Similarly, polymers such as nylon 6 and PTFE exhibit high GWP values, resulting from their fossil-based origins and energy-intensive synthesis routes. For polymers, emission reductions can be achieved through substitution with lower-impact engineering plastics or modified grades with reduced energy requirements during synthesis, provided that thermal and dielectric performance remains compliant with aerospace specifications. In cases where substitution is not feasible, redesigning the affected parts to reduce polymer mass—such as optimizing geometries or integrating multi-functional features—can directly lower their contribution to the overall impact. Together, these targeted measures address the specific high-emission pathways identified in the study and offer practical routes for reducing the environmental footprint of the components without compromising system performance.

Looking ahead, several opportunities exist to reduce the environmental footprint of the system. Material substitution represents a key area of potential improvement—for example, replacing high-impact polymers with lower-carbon alternatives, adopting recycled metals where feasible, or integrating bio-based or recyclable composites. Additionally, optimization of thermal and surface treatment processes, including reducing processing temperatures, shortening treatment times, or utilizing renewable electricity, could substantially lower emissions associated with metallurgical components.

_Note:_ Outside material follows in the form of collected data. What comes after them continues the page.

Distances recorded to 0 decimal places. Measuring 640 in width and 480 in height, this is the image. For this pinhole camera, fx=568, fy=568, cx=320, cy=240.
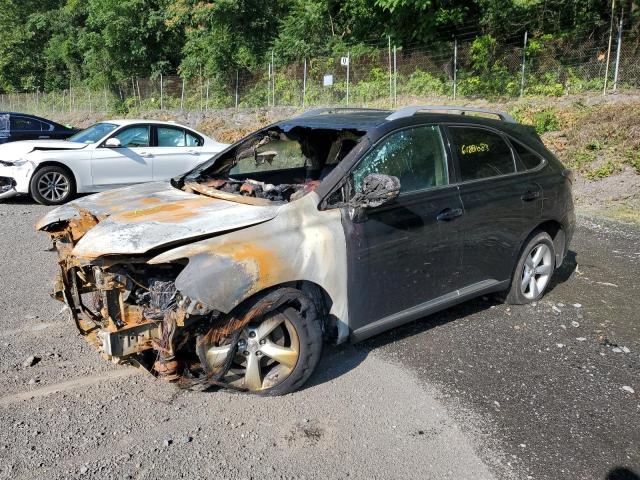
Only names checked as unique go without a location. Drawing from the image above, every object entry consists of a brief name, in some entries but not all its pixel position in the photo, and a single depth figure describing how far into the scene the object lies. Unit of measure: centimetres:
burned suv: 323
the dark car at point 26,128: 1380
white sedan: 966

From a design perspective, increasing component modularity, simplifying assembly, and improving the recyclability of electronic and metallic subassemblies can support circularity and reduce end-of-life impacts. For PCBs, future steps should focus on minimizing layer count, adopting low-energy manufacturing methods, and exploring innovative board materials with reduced environmental burdens. Moreover, transportation, while generally a minor contributor, can become significant when globalized supply chains involve long-haul air freight, as observed in the chamber sub-assembly.

Overall, the findings underscore the importance of targeted material and process innovations, improved data quality, and holistic design strategies. These steps are essential for advancing the sustainability of future aerospace electrical systems and aligning next-generation aircraft technologies with long-term environmental objectives.

In addition to the conventional Life Cycle Assessment (LCA) approach applied in this study, advanced computational methods such as Artificial Intelligence (AI) and Machine Learning (ML) offer promising avenues for further analysis. These techniques can enhance the handling of complex datasets, enable predictive modeling, and identify correlations between design parameters, material choices, and environmental impacts. AI and ML could also support the estimation of missing inventory data, detection of environmental hotspots, and optimization of system design for reduced carbon footprint. Incorporating these methods in future research may significantly improve the efficiency and precision of parametric LCA studies.